A new study published in the journal Nature Communications has revealed that it is possible to capture CO2 from the air and use it to produce alternative fuels by retrofitting existing climate and ventilation systems. The technology already exists in power-to-liquid plants, which use catalysts to produce alternative fuels or synthesis gases from CO2. However, the low concentration of CO2 in the air means that large amounts of air must be filtered, which requires a high level of energy consumption. Scientists at the Karlsruhe Institute of Technology (KIT) have now shown that climate and ventilation systems can be used instead, as they already move large amounts of air.
The researchers’ vision is for a “renewable energy-driven air conditioning system that not only cools or heats but also filters CO2 and water from the air, producing sustainable hydrocarbon fuels as a local and decentralized source.” The technology required for this already exists, and the only remaining issue is the profitability of retrofitting climate and ventilation systems and the additional electricity consumption. The study found that the Frankfurt Messe office building could capture between 0.75 and 1.5 tonnes of CO2 per hour from the air by retrofitting its air conditioning system. The necessary energy could be supplied by solar thermal or district heating, which would ensure that electricity consumption does not increase significantly.
The conversion of captured CO2 into hydrocarbon fuel would then be possible using Fischer-Tropsch synthesis modules or container systems. The researchers estimate that between 250 and 500 kilograms of fuel could be produced per hour, with an annual production of 2,000 to 4,000 tonnes. The study also found that the 25,000 ventilation systems operated by the three largest supermarket chains in Germany could remove around 1,000 tonnes of CO2 from the air per hour and produce around three million tonnes of fuel per year if retrofitted.

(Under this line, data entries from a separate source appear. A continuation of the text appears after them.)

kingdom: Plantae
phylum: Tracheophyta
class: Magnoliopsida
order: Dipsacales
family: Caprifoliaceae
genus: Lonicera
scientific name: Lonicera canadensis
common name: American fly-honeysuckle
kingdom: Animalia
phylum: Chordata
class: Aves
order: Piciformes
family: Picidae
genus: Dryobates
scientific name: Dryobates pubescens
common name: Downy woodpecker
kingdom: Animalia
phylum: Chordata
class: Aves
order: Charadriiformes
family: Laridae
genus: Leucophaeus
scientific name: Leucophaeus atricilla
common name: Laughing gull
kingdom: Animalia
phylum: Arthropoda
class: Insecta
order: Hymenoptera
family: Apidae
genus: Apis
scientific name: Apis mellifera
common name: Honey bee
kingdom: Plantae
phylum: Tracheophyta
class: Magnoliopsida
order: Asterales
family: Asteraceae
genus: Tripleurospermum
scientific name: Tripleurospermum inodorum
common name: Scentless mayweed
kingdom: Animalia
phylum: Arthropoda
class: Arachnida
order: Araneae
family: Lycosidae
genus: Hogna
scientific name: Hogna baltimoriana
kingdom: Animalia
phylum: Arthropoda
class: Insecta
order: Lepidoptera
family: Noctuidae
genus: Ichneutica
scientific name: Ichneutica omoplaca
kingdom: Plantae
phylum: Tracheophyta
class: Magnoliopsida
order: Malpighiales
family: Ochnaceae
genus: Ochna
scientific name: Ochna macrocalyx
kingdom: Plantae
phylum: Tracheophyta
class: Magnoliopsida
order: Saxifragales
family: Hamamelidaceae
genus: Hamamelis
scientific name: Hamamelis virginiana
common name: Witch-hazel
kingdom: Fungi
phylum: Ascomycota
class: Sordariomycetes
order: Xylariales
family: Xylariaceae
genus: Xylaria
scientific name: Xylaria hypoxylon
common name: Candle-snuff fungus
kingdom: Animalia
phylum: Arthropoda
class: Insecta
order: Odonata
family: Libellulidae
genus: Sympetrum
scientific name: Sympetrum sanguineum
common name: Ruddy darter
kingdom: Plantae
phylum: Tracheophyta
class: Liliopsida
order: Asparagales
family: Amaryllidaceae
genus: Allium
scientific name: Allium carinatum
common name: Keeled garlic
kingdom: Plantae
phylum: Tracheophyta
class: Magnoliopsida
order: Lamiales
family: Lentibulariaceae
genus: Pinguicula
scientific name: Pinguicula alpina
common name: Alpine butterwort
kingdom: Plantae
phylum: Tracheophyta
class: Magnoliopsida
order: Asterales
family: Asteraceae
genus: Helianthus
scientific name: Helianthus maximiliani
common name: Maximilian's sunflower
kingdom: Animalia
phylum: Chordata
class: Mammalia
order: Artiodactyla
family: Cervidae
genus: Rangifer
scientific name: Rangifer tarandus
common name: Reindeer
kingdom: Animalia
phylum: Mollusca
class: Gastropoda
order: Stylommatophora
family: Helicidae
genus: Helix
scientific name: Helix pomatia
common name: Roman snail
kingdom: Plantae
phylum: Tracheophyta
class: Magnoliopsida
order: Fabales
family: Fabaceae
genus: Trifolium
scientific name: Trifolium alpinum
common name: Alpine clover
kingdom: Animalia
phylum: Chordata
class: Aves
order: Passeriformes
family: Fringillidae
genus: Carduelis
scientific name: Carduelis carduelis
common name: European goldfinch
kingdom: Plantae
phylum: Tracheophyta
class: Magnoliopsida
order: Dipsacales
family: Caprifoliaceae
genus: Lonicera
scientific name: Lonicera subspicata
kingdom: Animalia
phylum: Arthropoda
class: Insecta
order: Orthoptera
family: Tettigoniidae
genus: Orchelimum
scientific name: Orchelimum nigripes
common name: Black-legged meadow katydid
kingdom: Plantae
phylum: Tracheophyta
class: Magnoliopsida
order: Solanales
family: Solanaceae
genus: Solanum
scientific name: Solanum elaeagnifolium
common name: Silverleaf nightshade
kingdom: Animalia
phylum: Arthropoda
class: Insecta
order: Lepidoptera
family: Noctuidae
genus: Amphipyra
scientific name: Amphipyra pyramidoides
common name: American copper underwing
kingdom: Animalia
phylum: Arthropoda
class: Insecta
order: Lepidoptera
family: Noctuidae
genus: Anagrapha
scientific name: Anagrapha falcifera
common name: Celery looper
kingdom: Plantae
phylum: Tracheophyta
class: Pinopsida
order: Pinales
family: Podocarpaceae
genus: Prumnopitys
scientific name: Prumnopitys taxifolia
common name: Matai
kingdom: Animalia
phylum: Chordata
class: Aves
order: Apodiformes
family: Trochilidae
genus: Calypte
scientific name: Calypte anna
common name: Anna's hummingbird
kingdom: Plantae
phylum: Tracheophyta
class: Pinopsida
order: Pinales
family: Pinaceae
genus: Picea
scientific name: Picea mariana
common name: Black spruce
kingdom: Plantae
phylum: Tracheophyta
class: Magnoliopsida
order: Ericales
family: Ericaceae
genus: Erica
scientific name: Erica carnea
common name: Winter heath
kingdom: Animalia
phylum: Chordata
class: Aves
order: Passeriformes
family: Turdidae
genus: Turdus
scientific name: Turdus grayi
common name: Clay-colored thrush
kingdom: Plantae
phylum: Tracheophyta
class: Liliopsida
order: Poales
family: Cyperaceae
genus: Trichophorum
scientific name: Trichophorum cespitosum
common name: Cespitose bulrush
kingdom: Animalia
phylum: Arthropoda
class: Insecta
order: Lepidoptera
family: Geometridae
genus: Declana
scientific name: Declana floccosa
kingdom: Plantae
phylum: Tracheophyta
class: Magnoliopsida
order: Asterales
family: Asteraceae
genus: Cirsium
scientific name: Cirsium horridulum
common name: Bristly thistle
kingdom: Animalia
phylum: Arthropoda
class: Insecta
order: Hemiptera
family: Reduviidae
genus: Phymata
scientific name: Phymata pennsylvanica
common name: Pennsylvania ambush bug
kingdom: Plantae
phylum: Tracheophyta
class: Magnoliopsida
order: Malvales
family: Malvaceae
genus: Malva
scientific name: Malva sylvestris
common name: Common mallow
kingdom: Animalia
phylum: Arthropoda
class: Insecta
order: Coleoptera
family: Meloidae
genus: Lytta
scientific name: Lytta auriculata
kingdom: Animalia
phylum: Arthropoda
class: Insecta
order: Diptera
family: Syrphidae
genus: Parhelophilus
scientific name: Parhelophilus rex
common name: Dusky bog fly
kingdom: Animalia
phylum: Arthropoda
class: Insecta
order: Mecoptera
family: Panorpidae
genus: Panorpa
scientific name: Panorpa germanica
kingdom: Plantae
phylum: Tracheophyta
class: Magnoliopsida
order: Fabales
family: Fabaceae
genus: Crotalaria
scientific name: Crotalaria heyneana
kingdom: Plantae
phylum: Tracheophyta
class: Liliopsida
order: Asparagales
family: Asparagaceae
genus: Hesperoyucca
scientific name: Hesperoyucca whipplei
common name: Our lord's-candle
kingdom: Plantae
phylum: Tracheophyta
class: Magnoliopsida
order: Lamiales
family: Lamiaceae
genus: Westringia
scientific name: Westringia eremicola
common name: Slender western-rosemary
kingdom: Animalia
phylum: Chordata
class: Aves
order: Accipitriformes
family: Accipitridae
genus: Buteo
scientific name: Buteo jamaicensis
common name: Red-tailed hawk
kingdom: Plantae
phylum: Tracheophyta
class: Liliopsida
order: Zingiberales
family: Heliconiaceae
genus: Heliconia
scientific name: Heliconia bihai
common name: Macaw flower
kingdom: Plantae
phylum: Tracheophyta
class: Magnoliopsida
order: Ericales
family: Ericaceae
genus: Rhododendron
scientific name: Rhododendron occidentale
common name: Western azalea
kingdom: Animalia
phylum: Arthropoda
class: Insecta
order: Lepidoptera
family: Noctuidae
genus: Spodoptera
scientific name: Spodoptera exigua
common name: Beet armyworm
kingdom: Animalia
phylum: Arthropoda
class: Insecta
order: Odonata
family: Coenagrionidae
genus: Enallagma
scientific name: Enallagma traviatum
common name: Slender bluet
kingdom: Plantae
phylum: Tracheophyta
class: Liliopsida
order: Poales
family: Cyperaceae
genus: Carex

The technology could have significant impacts on CO2 emissions and enable the storage of renewable energy in the form of high-energy chemical fuels. The use of synergies between ventilation and climate technology and CO2 capture and conversion processes can help to significantly reduce costs and electricity consumption. The researchers also note that “such systems will become even smaller and more economical in the future through mass production, 3D printing, and digitization.”